Instructions for the task:
Without carrying over a single picture, write out the records below exactly.

Entries supplied:
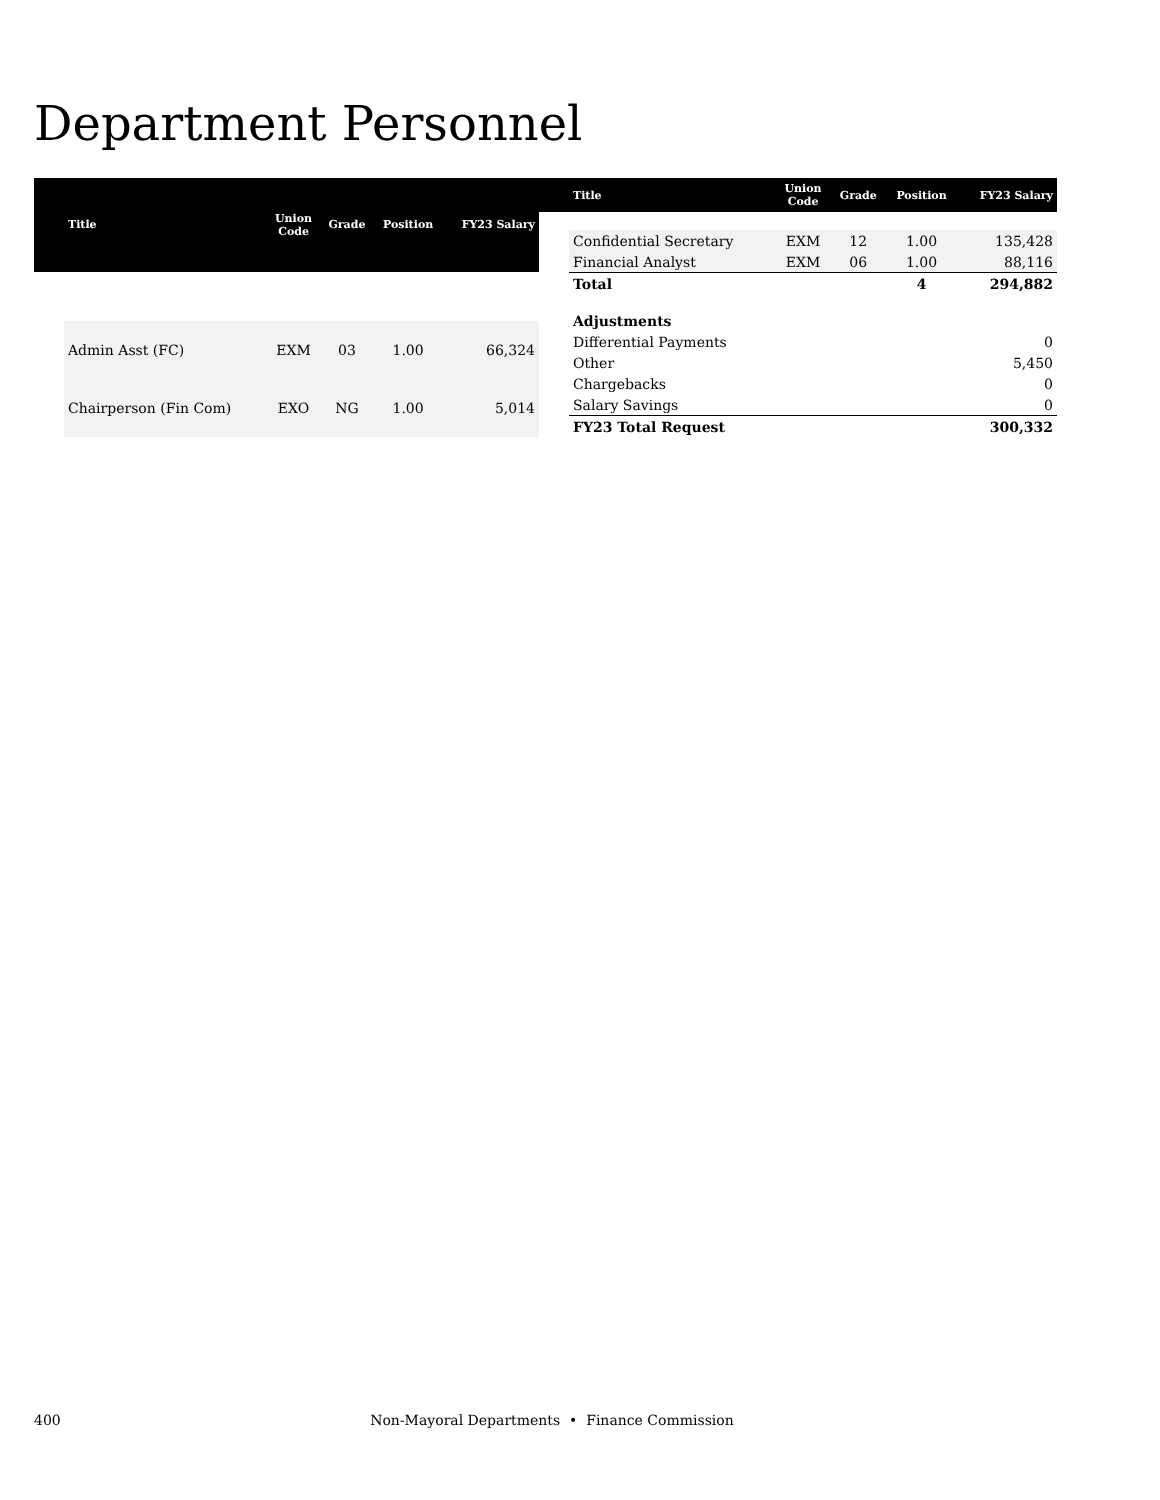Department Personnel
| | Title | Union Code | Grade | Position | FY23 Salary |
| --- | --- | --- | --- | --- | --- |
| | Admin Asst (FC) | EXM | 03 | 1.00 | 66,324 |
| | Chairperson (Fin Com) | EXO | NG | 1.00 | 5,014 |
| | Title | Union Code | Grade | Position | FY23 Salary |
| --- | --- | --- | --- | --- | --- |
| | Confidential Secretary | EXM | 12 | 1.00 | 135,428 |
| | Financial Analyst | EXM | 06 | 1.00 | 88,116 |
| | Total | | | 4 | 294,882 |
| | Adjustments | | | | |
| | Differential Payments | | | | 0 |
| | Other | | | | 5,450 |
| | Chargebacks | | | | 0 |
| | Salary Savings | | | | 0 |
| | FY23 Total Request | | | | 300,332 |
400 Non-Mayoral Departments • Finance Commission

Response:
Department Personnel
| | Title | Union Code | Grade | Position | FY23 Salary |
| --- | --- | --- | --- | --- | --- |
| | Admin Asst (FC) | EXM | 03 | 1.00 | 66,324 |
| | Chairperson (Fin Com) | EXO | NG | 1.00 | 5,014 |
| | Title | Union Code | Grade | Position | FY23 Salary |
| --- | --- | --- | --- | --- | --- |
| | Confidential Secretary | EXM | 12 | 1.00 | 135,428 |
| | Financial Analyst | EXM | 06 | 1.00 | 88,116 |
| | Total | | | 4 | 294,882 |
| | Adjustments | | | | |
| | Differential Payments | | | | 0 |
| | Other | | | | 5,450 |
| | Chargebacks | | | | 0 |
| | Salary Savings | | | | 0 |
| | FY23 Total Request | | | | 300,332 |
400 Non-Mayoral Departments • Finance Commission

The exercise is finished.